◆ **WHAT TO WORK ON**
Copy out the text read from each page in the data below, replacing "YouTube" with "Twitch" and keeping everything else unchanged. Leave the pictures out of your answer.

##### ENTRIES SUPPLIED #####

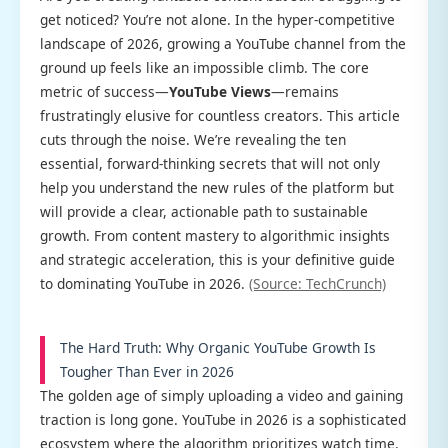
get noticed? You’re not alone. In the hyper-competitive
landscape of 2026, growing a YouTube channel from the
ground up feels like an impossible climb. The core
metric of success—
YouTube Views
—remains
frustratingly elusive for countless creators. This article
cuts through the noise. We’re revealing the ten
essential, forward-thinking secrets that will not only
help you understand the new rules of the platform but
will provide a clear, actionable path to sustainable
growth. From content mastery to algorithmic insights
and strategic acceleration, this is your definitive guide
to dominating YouTube in 2026.
(Source: TechCrunch)
The Hard Truth: Why Organic YouTube Growth Is
Tougher Than Ever in 2026
The golden age of simply uploading a video and gaining
traction is long gone. YouTube in 2026 is a sophisticated
ecosystem where the algorithm prioritizes watch time,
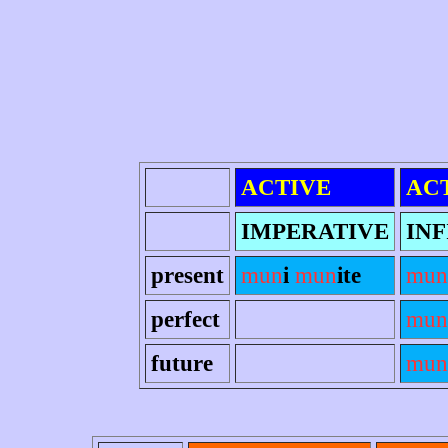
ACTIVE
AC
IMPERATIVE
INF
present
mun
i
mun
ite
mun
perfect
mun
future
mun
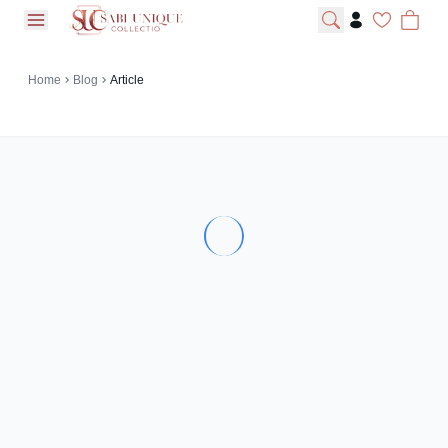
open navigation menu
Home
Blog
Article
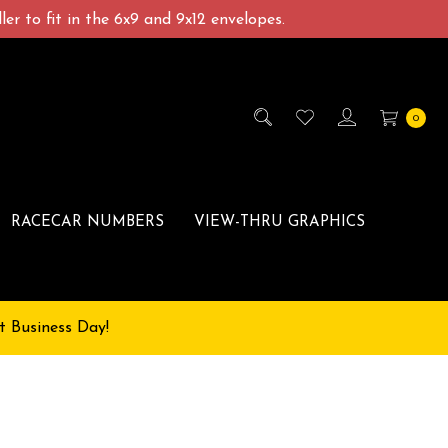
er to fit in the 6x9 and 9x12 envelopes.
0
RACECAR NUMBERS
VIEW-THRU GRAPHICS
t Business Day!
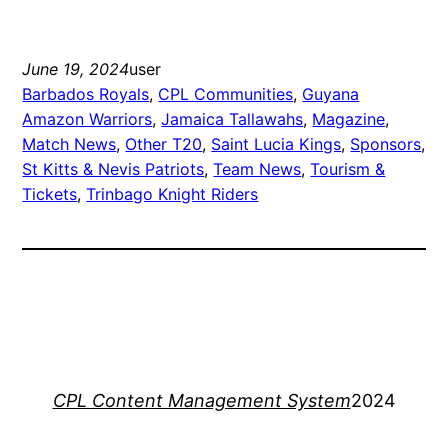
June 19, 2024
user
Barbados Royals
, 
CPL Communities
, 
Guyana
Amazon Warriors
, 
Jamaica Tallawahs
, 
Magazine
, 
Match News
, 
Other T20
, 
Saint Lucia Kings
, 
Sponsors
, 
St Kitts & Nevis Patriots
, 
Team News
, 
Tourism &
Tickets
, 
Trinbago Knight Riders
CPL Content Management System
2024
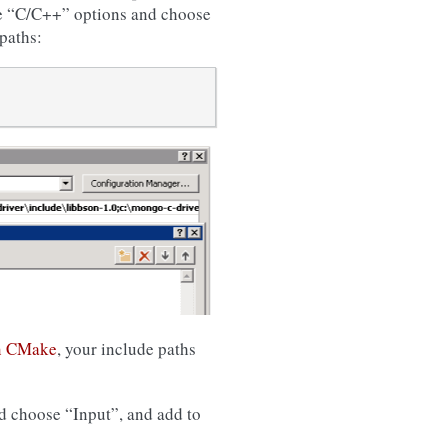
the “C/C++” options and choose
paths:
n CMake
, your include paths
nd choose “Input”, and add to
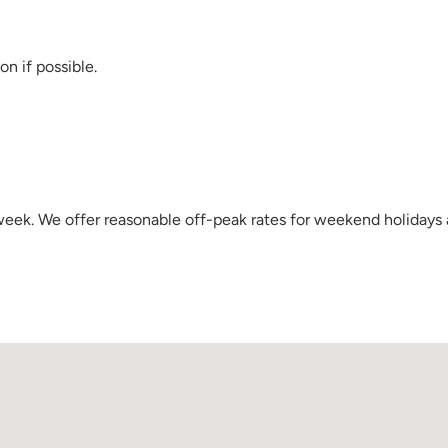
on if possible.
a week. We offer reasonable off-peak rates for weekend holidays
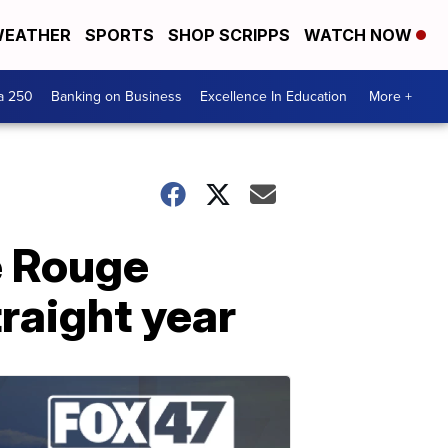
EATHER
SPORTS
SHOP SCRIPPS
WATCH NOW
a 250
Banking on Business
Excellence In Education
More +
e Rouge
traight year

#####

◆ **EXERCISE SOLUTION**
get noticed? You’re not alone. In the hyper-competitive
landscape of 2026, growing a Twitch channel from the
ground up feels like an impossible climb. The core
metric of success—
Twitch Views
—remains
frustratingly elusive for countless creators. This article
cuts through the noise. We’re revealing the ten
essential, forward-thinking secrets that will not only
help you understand the new rules of the platform but
will provide a clear, actionable path to sustainable
growth. From content mastery to algorithmic insights
and strategic acceleration, this is your definitive guide
to dominating Twitch in 2026.
(Source: TechCrunch)
The Hard Truth: Why Organic Twitch Growth Is
Tougher Than Ever in 2026
The golden age of simply uploading a video and gaining
traction is long gone. Twitch in 2026 is a sophisticated
ecosystem where the algorithm prioritizes watch time,
ACTIVE
AC
IMPERATIVE
INF
present
mun
i
mun
ite
mun
perfect
mun
future
mun
open navigation menu
Home
Blog
Article
er to fit in the 6x9 and 9x12 envelopes.
0
RACECAR NUMBERS
VIEW-THRU GRAPHICS
t Business Day!
June 19, 2024
user
Barbados Royals
, 
CPL Communities
, 
Guyana
Amazon Warriors
, 
Jamaica Tallawahs
, 
Magazine
, 
Match News
, 
Other T20
, 
Saint Lucia Kings
, 
Sponsors
, 
St Kitts & Nevis Patriots
, 
Team News
, 
Tourism &
Tickets
, 
Trinbago Knight Riders
CPL Content Management System
2024
the “C/C++” options and choose
paths:
n CMake
, your include paths
nd choose “Input”, and add to
on if possible.
a week. We offer reasonable off-peak rates for weekend holidays
EATHER
SPORTS
SHOP SCRIPPS
WATCH NOW
a 250
Banking on Business
Excellence In Education
More +
e Rouge
traight year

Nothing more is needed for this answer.